As regular readers of this little dog-and-pony show know, we love the bike racing here. Just love it. Actually, it’s all of the endurance sports – the tougher, the better. As such, if I worked for Versus I’d send me to France this summer to help with the coverage of Le Tour… hell, won’t cost them nothing. I’m already on the payroll.
Be that as it is, we watched last week’s Tour of California with great interest. Many reasons for this were obvious – most of the best riders in the world were there, it’s California and a punishing event, etc., etc.
But the biggest reason, of course, was the return of both Lance Armstrong and Floyd Landis to the racing scene. Depending on how one looks at things, the final results were mixed. Lance played a pretty good supporting role for Astana teammate and race champ, Levi Leipheimer and finished sixth overall. Lance rode well, though not spectacularly. He may have been the third best rider for Astana (behind Leipheimer and Chris Horner), and maybe the fourth-best on the team right now.
Of course it’s still early and the big test – Le Tour de France – is five months away. That doesn’t change the fact that Astana, the best team in the world, has some figuring out to do. Is Leipheimer or 2007 Tour de France champ Alberto Contador the leader of the team? And if so, where does that leave Lance? Certainly he didn’t come out of retirement to be a domestique.

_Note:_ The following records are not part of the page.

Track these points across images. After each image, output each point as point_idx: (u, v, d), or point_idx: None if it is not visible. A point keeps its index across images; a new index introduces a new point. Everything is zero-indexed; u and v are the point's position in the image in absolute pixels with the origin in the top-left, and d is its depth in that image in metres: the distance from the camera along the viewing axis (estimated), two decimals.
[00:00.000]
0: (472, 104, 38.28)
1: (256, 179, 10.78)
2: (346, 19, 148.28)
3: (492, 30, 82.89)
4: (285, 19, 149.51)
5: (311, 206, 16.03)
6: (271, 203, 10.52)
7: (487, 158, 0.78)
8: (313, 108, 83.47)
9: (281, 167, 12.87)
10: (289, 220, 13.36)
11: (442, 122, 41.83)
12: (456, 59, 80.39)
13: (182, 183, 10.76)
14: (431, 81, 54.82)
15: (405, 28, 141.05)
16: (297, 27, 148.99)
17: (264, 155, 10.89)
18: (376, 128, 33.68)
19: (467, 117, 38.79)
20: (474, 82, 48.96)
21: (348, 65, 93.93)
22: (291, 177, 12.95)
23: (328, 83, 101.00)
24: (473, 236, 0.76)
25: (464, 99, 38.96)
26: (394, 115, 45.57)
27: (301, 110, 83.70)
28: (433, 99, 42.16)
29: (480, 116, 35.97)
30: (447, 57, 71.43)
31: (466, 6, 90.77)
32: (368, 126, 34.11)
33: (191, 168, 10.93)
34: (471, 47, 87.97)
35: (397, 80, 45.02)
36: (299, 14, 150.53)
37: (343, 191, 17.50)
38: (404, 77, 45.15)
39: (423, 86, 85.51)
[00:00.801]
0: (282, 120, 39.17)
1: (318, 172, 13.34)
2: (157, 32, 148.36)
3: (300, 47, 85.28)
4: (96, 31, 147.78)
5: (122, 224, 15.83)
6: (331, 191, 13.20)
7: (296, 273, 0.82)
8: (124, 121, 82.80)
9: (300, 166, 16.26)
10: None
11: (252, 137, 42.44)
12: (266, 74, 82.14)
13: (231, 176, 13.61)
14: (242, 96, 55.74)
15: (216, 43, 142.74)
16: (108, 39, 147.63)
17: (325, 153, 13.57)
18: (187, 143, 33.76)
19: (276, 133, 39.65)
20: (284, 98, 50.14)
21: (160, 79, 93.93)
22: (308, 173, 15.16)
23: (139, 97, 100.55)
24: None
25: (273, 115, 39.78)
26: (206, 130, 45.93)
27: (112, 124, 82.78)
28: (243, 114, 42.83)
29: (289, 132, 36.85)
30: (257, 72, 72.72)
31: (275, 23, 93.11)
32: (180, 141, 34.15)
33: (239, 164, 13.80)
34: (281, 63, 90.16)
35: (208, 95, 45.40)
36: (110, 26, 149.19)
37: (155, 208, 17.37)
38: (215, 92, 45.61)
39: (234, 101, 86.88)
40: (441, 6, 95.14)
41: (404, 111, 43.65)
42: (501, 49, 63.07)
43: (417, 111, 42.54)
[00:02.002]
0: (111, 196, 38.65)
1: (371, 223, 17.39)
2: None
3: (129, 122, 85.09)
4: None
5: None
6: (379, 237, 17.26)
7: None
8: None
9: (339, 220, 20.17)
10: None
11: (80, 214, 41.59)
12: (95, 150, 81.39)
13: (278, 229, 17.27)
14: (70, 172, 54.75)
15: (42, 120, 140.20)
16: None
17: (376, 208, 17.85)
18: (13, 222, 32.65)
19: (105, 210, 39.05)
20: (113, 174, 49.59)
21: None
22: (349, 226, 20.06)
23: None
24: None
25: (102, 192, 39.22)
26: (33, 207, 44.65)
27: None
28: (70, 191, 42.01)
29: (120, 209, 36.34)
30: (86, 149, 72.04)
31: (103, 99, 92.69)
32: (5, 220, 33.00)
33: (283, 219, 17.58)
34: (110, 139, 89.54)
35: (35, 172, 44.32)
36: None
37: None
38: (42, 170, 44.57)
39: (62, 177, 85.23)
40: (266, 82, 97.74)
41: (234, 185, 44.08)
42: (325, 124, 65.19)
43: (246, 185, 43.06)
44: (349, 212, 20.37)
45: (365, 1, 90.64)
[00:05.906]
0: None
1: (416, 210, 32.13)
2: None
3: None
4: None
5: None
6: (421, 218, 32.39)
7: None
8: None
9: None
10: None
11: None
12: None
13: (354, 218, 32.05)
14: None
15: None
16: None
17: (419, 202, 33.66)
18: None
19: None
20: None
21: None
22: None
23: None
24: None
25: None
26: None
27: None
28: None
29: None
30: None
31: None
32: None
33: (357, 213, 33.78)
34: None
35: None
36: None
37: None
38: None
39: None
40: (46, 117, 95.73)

Regardless, where Lance really distinguished himself in the Tour of California (the most-viewed spectator event in state history… over 2 million people witnessed various stages of the race that started in Sacramento and finished near San Diego), was with a certain spectator.
Actually, the spectator was dressed in a bumble-bee type costume… with horns on his head… and a trident with syringes attached… oh yeah, and a cape – the dude was wearing a cape.
Nevertheless, when the guy got a little too close and a little too annoying, Lance gave the bumble-bee man with a needle a shove that sent him sprawling into the snow. Then he just rode off, since, you know, it was a race.
Take a look (photos from Drunk Cyclist):
Meanwhile, Lancaster County native Floyd Landis had an up-and-down Tour of California. In his first race since that now infamous 2006 Tour de France, Floyd finished 23rd. He struggled early, partially because of a fall during training on his surgically-repaired hip, caught a cold, got tangled up in a mid-race crash, yet hung in. By the end, Floyd finished strong and rode strong and tough during the race’s final stage.
Hell, by the end of the race the once loquacious-turned-silent Landis was even talking to the press again. Albeit it briefly and after a feature appeared in The New York Times.
Floyd also appeared on the cover of glossy/fancy cycling mag, Road, though the only cool part about the featured interview was the photos. The interview itself was pretty unrevealing and pedantic, but the pictures were cool.